◆ **Seçilmiş bölüm**
=======
Makale

İBADETLERIN BIRLIĞIMIZE KATKISI

İBADETLERIN BIRLIĞIMIZE KATKISI

Prof. Dr. Ramazan ALTINTAŞ NEÜ İlahiyat Fakültesi Dekanı

İnsanın yaratılış gayesi, sadece Allah’a kulluk etmek ve O’nun verdiği sayısız nimetlere karşı şükür vazifesini yerine getirmektir. Bu manada yapılan ibadetlerin birey ve toplum hayatı için birçok faydaları vardır. Bu faydaların başında Müslümanların birlik ve beraberliklerini pekiştirme, cemaat şuurunu diri tutma gelir. Çünkü İslam cemaat dinidir. İşte bu makalemizde, İslam’da, âkil baliğ çağına ulaşmış gücü nispetinde kadın-erkek her mükelleften istenen farz ibadetlerin Müslümanların birliğine nasıl katkıda bulunduğunu örneklerle açıklamaya çalışacağız.
=======
◆ **Veri kayıtları**

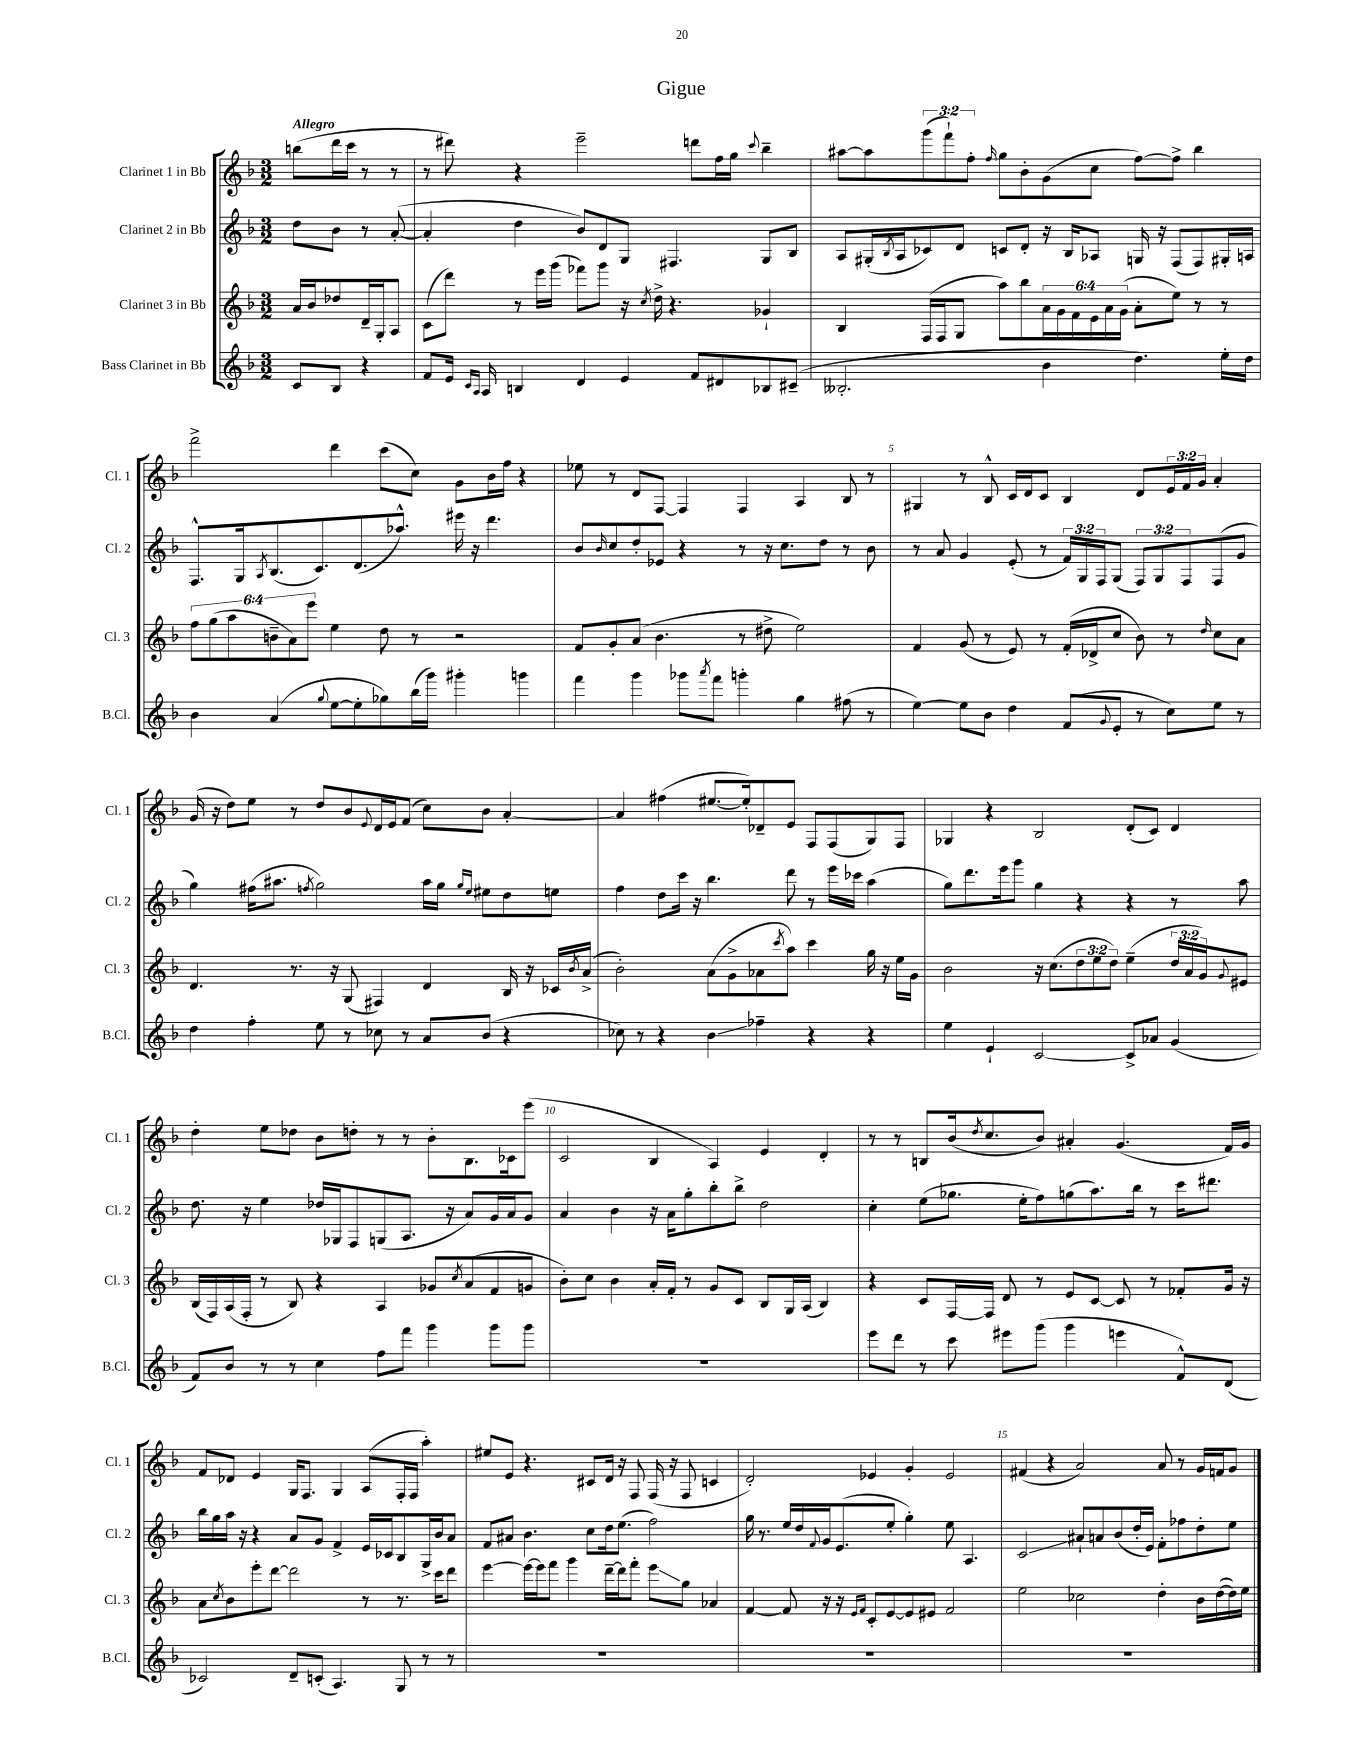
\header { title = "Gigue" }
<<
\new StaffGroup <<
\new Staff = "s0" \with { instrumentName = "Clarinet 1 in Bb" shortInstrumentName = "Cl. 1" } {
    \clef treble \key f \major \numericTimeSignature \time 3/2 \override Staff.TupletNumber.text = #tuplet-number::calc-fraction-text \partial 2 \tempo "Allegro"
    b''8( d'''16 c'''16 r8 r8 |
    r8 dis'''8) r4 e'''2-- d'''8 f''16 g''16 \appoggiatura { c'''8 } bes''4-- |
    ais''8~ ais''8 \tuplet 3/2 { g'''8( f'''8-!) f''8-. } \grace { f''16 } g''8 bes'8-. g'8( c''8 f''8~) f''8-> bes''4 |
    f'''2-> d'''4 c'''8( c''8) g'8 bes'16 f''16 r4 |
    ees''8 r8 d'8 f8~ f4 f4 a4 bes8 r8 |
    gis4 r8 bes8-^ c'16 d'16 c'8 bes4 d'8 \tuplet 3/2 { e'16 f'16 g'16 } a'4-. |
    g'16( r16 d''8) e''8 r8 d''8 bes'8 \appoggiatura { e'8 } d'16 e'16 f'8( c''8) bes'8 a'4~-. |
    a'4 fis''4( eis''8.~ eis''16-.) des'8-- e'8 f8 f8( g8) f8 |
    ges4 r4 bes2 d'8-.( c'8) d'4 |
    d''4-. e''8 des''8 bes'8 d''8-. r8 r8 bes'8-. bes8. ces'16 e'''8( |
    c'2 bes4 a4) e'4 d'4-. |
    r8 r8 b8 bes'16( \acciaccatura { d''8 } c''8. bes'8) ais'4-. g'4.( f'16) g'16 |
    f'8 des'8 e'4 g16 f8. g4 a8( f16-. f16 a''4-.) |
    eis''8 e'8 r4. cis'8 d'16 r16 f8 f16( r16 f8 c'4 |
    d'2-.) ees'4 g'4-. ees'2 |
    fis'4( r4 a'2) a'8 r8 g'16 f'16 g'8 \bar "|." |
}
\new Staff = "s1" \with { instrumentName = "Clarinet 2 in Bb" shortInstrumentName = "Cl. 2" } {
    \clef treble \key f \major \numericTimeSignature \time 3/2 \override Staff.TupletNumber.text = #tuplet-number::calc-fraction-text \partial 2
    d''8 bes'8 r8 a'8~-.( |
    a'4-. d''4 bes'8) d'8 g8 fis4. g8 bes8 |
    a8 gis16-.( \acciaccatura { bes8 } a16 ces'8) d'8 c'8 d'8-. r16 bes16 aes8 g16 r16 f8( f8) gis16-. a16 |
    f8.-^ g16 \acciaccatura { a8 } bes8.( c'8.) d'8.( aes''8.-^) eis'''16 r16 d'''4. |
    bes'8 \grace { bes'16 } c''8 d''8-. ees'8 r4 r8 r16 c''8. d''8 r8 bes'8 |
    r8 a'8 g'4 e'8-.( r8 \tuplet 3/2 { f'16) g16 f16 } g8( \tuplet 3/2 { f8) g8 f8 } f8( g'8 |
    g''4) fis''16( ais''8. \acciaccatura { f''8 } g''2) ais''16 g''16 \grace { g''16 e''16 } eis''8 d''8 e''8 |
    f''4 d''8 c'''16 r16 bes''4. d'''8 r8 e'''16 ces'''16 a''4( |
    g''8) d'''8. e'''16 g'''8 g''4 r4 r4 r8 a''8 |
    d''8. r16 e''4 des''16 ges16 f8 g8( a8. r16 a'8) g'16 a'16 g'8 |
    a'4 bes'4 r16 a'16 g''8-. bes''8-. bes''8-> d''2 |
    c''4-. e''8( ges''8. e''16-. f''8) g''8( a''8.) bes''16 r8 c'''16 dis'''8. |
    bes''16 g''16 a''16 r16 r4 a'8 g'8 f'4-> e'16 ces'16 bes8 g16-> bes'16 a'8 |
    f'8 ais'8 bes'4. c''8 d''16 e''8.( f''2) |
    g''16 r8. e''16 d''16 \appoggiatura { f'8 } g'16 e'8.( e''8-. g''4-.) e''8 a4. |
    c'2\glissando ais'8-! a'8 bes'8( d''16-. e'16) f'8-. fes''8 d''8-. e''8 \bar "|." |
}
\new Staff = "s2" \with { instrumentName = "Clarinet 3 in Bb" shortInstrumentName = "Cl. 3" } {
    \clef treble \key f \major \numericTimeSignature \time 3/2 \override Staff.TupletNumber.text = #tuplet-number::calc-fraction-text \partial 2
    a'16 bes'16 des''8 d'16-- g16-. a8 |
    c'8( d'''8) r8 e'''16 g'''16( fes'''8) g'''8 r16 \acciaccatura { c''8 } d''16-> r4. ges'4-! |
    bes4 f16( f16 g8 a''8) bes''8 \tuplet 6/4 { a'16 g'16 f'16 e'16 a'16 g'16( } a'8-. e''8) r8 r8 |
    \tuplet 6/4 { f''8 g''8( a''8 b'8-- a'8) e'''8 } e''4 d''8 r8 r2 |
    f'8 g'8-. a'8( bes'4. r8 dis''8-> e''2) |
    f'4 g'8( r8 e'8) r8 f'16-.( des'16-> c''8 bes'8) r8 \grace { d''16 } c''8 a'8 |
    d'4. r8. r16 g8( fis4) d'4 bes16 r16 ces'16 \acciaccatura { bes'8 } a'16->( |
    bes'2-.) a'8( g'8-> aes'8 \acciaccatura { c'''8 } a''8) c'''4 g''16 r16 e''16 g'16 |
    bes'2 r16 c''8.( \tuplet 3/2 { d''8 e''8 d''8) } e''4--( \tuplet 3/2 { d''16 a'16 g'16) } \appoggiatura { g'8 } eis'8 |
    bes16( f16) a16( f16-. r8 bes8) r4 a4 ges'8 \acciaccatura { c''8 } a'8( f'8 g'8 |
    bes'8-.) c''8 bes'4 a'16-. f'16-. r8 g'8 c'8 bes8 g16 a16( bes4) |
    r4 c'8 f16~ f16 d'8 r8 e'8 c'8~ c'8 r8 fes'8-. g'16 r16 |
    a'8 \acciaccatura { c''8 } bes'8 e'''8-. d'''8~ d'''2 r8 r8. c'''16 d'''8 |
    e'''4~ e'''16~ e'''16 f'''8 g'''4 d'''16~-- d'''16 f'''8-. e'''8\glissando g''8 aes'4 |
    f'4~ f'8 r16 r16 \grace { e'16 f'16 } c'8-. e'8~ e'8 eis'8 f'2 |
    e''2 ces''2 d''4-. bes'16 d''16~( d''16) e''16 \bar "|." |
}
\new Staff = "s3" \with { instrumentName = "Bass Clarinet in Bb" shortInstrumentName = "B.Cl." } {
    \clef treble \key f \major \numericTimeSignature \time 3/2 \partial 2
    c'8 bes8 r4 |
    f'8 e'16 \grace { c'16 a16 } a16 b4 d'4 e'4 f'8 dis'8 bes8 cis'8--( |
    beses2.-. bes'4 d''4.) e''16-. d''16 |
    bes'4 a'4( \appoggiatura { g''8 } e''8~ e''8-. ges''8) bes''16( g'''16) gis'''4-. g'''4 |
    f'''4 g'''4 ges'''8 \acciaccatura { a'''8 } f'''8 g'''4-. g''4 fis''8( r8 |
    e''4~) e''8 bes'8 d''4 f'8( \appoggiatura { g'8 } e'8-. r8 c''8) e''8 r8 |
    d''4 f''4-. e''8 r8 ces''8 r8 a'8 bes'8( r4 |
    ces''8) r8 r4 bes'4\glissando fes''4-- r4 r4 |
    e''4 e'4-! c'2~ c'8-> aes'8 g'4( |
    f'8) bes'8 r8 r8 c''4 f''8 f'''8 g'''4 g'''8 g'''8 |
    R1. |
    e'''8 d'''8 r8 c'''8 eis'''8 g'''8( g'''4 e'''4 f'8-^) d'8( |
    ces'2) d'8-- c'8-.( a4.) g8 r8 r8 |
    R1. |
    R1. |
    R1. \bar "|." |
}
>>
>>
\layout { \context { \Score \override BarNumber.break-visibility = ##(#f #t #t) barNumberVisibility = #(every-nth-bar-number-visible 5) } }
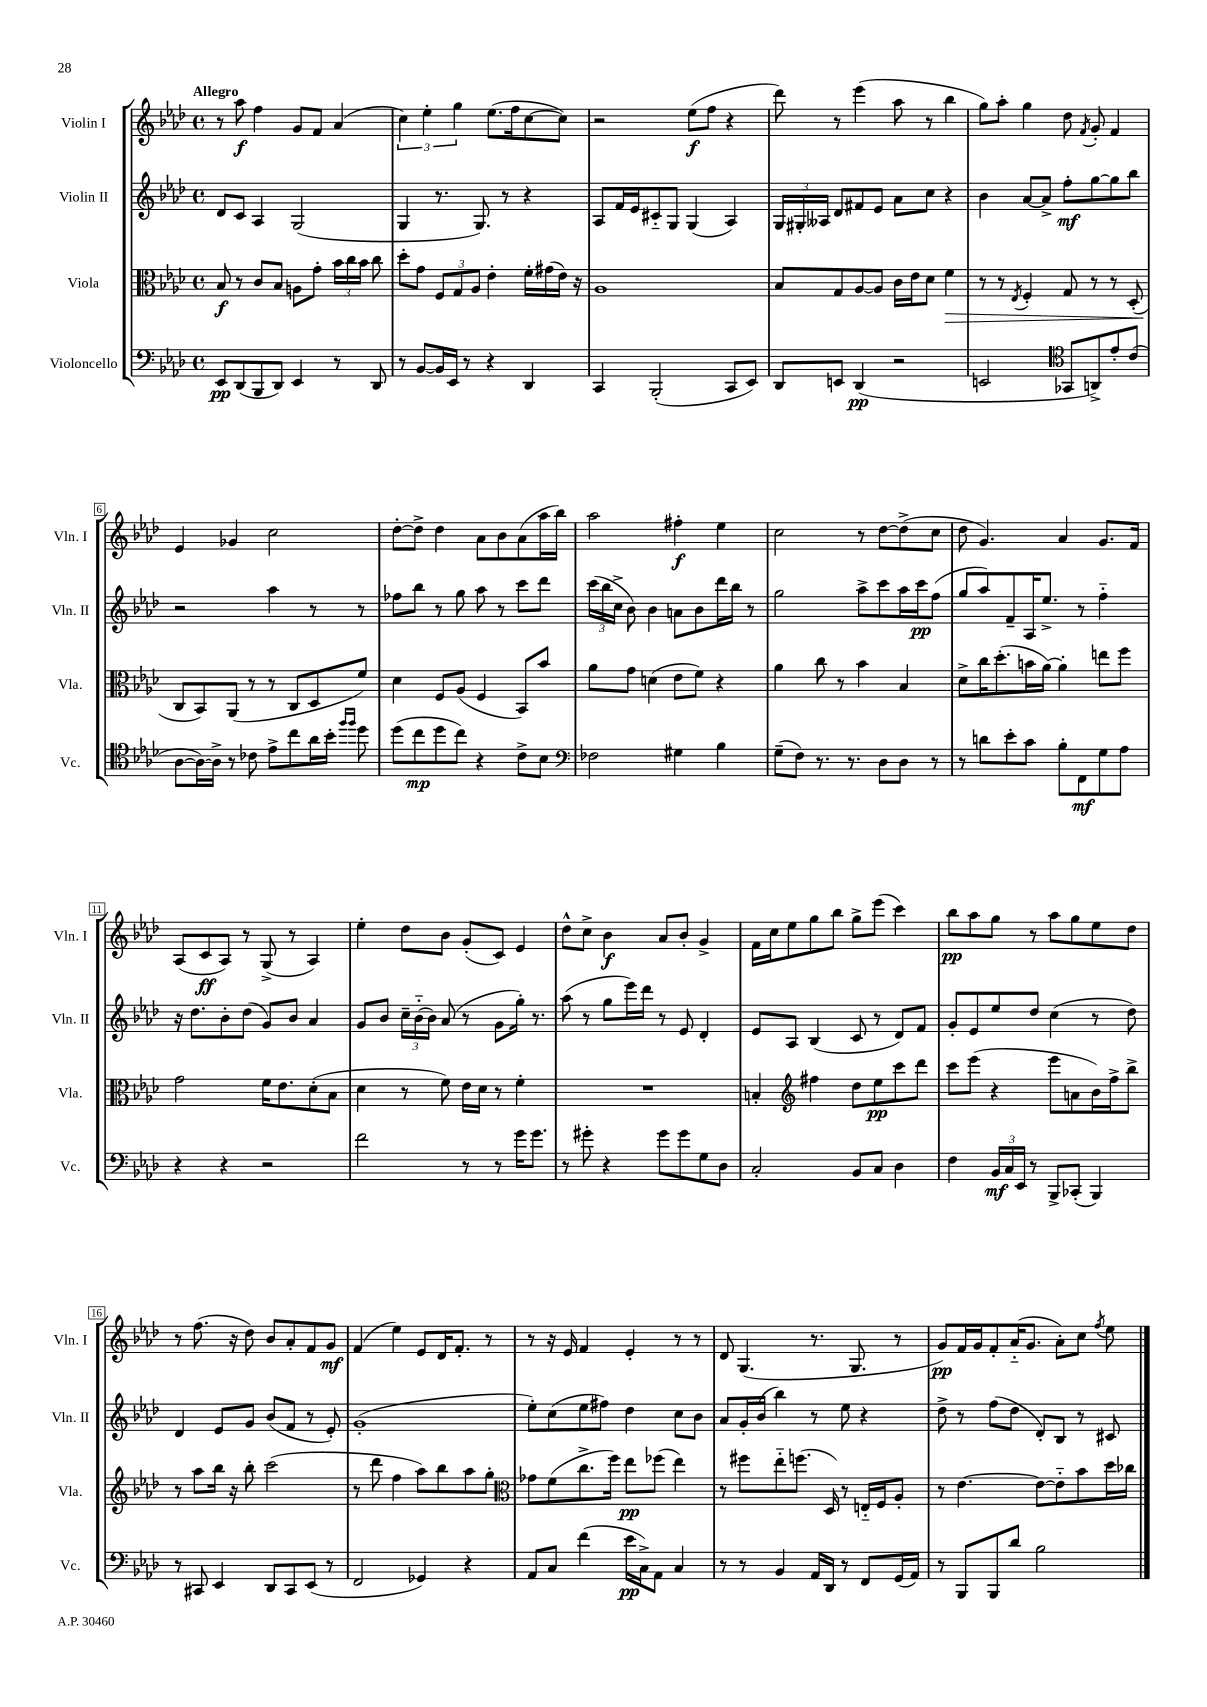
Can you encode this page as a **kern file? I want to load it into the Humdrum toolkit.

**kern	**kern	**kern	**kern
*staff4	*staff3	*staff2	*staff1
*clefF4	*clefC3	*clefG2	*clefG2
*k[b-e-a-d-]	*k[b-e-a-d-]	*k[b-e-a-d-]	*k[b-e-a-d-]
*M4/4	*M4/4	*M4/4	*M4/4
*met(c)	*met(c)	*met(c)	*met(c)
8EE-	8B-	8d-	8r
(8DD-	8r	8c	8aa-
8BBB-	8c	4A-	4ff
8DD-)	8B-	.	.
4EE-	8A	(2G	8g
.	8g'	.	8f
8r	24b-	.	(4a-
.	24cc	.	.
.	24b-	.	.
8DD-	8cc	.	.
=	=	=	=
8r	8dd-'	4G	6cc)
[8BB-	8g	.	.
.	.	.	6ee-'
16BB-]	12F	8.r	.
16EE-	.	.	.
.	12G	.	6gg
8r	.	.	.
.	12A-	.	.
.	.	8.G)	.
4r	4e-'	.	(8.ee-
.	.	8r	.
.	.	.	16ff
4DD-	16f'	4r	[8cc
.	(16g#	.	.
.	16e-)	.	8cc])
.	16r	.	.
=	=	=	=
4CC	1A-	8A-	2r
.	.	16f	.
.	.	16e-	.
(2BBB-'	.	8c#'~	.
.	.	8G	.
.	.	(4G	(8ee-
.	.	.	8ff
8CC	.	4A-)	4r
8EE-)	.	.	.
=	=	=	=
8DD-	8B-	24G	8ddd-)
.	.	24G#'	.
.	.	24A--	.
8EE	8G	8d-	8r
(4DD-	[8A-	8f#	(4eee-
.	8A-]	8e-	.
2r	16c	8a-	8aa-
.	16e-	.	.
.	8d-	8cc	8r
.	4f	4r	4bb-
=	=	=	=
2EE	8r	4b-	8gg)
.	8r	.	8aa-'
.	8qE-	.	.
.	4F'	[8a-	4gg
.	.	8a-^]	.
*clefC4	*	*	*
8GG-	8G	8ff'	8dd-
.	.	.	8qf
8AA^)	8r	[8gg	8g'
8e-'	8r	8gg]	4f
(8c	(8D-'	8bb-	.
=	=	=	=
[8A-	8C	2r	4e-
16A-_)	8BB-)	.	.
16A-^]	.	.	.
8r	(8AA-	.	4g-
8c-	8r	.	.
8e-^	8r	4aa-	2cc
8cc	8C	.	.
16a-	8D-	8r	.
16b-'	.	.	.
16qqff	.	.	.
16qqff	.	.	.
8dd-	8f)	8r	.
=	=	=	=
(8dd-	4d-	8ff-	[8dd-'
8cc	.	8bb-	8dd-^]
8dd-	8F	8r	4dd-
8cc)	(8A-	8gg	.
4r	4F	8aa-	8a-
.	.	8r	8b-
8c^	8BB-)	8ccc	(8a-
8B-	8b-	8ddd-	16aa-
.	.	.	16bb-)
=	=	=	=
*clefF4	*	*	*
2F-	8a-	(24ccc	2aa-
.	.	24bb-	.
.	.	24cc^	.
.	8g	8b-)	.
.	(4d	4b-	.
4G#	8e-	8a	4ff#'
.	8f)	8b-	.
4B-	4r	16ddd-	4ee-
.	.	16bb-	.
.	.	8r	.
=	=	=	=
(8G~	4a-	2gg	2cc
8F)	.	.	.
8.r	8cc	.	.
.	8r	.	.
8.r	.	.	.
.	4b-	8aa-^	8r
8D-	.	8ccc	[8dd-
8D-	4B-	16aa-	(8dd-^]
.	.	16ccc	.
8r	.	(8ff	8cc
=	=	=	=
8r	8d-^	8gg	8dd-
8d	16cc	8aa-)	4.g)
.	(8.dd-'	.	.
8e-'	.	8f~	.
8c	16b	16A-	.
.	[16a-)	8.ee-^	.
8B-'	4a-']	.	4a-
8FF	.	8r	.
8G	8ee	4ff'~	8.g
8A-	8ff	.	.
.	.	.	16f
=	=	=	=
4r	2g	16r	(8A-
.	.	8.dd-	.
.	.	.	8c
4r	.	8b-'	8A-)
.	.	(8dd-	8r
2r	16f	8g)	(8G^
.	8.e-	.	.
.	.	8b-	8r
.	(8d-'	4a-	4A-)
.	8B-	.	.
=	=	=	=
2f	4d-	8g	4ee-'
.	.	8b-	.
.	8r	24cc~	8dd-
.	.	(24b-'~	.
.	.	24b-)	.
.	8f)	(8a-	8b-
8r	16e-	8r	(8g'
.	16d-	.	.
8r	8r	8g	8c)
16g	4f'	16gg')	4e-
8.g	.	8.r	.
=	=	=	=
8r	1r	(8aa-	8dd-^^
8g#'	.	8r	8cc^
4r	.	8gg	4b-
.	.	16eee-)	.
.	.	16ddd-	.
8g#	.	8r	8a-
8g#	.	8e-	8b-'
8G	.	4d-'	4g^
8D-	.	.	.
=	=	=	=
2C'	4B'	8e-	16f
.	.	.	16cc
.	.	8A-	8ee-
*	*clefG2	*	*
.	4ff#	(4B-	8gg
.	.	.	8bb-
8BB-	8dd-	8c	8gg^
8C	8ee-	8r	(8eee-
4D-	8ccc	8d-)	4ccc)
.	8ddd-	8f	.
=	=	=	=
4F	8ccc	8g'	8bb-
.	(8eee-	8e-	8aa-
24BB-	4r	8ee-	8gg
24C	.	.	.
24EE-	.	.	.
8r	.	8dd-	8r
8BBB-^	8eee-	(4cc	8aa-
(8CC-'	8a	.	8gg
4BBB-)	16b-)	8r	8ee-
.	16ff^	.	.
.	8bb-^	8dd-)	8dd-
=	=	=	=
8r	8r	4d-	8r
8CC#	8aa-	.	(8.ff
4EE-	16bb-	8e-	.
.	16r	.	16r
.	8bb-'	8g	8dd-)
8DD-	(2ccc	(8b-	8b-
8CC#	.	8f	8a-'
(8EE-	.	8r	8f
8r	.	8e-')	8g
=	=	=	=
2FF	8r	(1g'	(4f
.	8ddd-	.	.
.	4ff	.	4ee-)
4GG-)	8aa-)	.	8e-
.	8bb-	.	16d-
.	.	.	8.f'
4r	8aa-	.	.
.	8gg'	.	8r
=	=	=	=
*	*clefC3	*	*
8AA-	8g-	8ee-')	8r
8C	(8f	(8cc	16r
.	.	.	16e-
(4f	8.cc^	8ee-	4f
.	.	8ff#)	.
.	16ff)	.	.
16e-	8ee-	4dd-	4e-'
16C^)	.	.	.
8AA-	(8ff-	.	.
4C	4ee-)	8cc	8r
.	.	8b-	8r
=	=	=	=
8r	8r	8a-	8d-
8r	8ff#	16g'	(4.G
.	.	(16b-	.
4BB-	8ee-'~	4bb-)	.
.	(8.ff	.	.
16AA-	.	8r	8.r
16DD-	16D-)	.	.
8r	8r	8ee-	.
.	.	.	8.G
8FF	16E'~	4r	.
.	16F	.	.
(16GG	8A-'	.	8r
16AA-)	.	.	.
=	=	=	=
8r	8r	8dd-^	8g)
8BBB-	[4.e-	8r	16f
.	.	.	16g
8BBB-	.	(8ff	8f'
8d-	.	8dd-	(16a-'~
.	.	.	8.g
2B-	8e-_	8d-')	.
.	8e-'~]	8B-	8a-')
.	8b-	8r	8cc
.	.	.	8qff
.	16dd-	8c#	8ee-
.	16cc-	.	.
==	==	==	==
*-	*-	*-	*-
=======
◆ **Yapılacak işlemler**
1. Seçilmiş bölümde "İnsanın yaratılış gayesi, sadece" ifadesinden "örneklerle açıklamaya çalışacağız." ifadesine kadar uzanan kısmı hiç değiştirmeden yazın.
2. Seçilmiş bölüme göre ibadetlerin birey ve toplum hayatına sağladığı faydaların başında ne gelir?
Yalnızca seçilmiş bölümdeki bilgilere dayanın.

◆ **Çözüm seti**
1.
İnsanın yaratılış gayesi, sadece Allah’a kulluk etmek ve O’nun verdiği sayısız nimetlere karşı şükür vazifesini yerine getirmektir. Bu manada yapılan ibadetlerin birey ve toplum hayatı için birçok faydaları vardır. Bu faydaların başında Müslümanların birlik ve beraberliklerini pekiştirme, cemaat şuurunu diri tutma gelir. Çünkü İslam cemaat dinidir. İşte bu makalemizde, İslam’da, âkil baliğ çağına ulaşmış gücü nispetinde kadın-erkek her mükelleften istenen farz ibadetlerin Müslümanların birliğine nasıl katkıda bulunduğunu örneklerle açıklamaya çalışacağız.

2. Müslümanların birlik ve beraberliklerini pekiştirme ve cemaat şuurunu diri tutma gelir.